New golf history has some modern parallels
June 4, 2010
Golf can be a wonderful cocoon against the outside world, where the cares and responsibilities of life can be set aside for a few hours in pursuit of sporting triumph, however defined.
Nonetheless, the real world has a bad habit of intruding into the artificial ones we create.
Steve Eubanks gives us a timely reminder of this fact of life, with his detailed study of the death of one of the inventors of the modern game: To Win and Die in Dixie (Ballantine Books; $26 SRP).
J. Douglas Edgar is not well known to most golfers nowadays, but in the late teens and early twenties of the last century, plenty of folks knew all about him. He set a longstanding competitive scoring record in his first victory in the Canadian Open, and followed it up with a successful defense of his title the next year.

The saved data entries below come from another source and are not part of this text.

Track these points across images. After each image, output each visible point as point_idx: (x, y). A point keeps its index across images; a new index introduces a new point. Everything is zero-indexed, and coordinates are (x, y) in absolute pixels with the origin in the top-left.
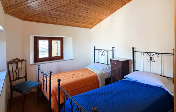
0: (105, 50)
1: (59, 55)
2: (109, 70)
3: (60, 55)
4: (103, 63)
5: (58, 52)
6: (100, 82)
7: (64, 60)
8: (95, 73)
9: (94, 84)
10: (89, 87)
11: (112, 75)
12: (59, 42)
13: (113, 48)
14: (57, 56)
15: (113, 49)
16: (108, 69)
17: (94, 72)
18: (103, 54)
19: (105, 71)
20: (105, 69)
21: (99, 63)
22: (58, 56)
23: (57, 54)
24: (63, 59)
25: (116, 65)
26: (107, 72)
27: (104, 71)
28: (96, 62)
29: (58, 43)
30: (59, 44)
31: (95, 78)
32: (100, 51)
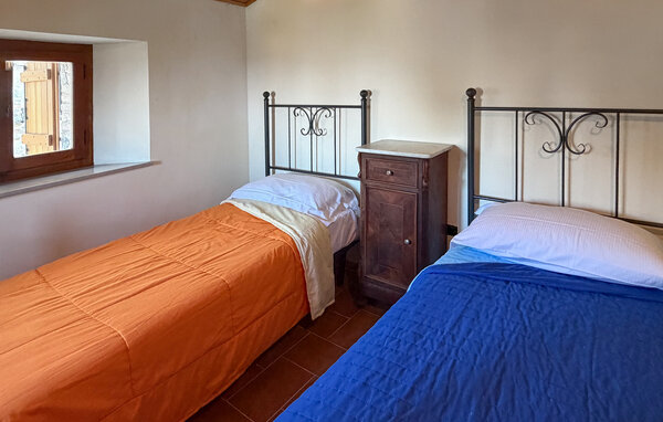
0: (325, 107)
1: (67, 143)
2: (346, 206)
3: (71, 147)
4: (312, 173)
5: (61, 128)
6: (311, 280)
7: (96, 171)
8: (283, 234)
9: (282, 299)
10: (255, 327)
11: (371, 229)
12: (66, 69)
13: (365, 94)
14: (51, 150)
15: (364, 100)
16: (342, 200)
17: (276, 223)
18: (311, 127)
19: (332, 210)
20: (329, 204)
21: (290, 169)
22: (62, 149)
23: (53, 140)
24: (91, 165)
25: (392, 179)
26: (341, 215)
27: (327, 214)
28: (274, 168)
29: (62, 75)
30: (63, 81)
31: (287, 260)
32: (298, 111)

It wasn’t so much that Edgar won, or how low he went when he did. While trying to figure out how to play with a bad hip condition, Edgar invented what we now know as the modern golf swing. Its emphasis on building torque between the upper and lower halves of the body, with the downward move beginning with a hip turn instead of the arm swing, led to a huge boost in Edgar’s distance and control.
When he was “on,” Edgar was simply unbeatable.
Like others of his era, Edgar’s tournament play was an adjunct for his regular work, as the club pro for an upscale layout in Atlanta, Georgia. Two junior golfers, Bobby Jones and U.S. Women’s Amateur winner Alexa Stirling, learned the game and Edgar’s swing under his tutelage.
In mid-summer 1921, however, Edgar’s increasingly charmed life came to a swift and violent end. The initial impression was that he was a victim of a hit-and-run accident with a car. This scenario fit in nicely with the growing consensus that something had to be done about safety and traffic conditions, as more and more cars filled the streets in the aftermath of World War I.
An Atlanta Constitution reporter, Comer Howell, was among the first to the scene, as Edgar bled out on the streets. He also thought at first that a car had hit Edgar. It was only later that Howell came to believe that something far more sinister caused Edgar’s demise.
Working from transcripts of the coroner’s inquest, court papers, and other contemporary accounts, in addition to Howell’s notes, Eubanks shows the reader that Howell was most likely correct about the cause of Edgar’s untimely passing.
While highly accomplished on the golf course, Edgar’s personal life was far less exemplary. He enjoyed more than the occasional cocktail, and Prohibition didn’t help matters. He was generous to a fault with his money, to the point of profligacy. His immaturity in that respect led to strict financial controls by his club’s management.
In addition, although married and the father of two children, there are indications that he often enjoyed other female companionship, as a reward of sorts for his athletic prowess.
Some things don’t change over time, apparently.
Some of Edgar’s circumstances are more tightly tied to his times, however. Atlanta was a Southern bastion of the early twenties, with racism marring political, social, and economic life in Georgia. An English immigrant, Edgar did not appear to be tied to local mores in these respects.
As Eubanks shows, that fact may have been a critical element in explaining why Edgar was killed.
This book is a fascinating glimpse at a part of golf’s history that has not been given as much attention as it perhaps deserved. The mystery of Edgar’s death almost certainly provides part of the explanation for why that is so.
Sports biographies tend to emphasize the positive over a fuller understanding of a game’s heroes, and in Edgar’s case, that was no easy task.
Eubanks should be commended for not following the usual script with this great story.
Great weekend for Bernie
Congratulations to Bernie Reid for her third hole-in-one, her first one at Kings Creek Country Club, her home course.
Reid used her 29-degree rescue club for her Mother’s Day ace on the 107-yard par-3 eighth hole, which was witnessed by her daughter Laurie Bruner.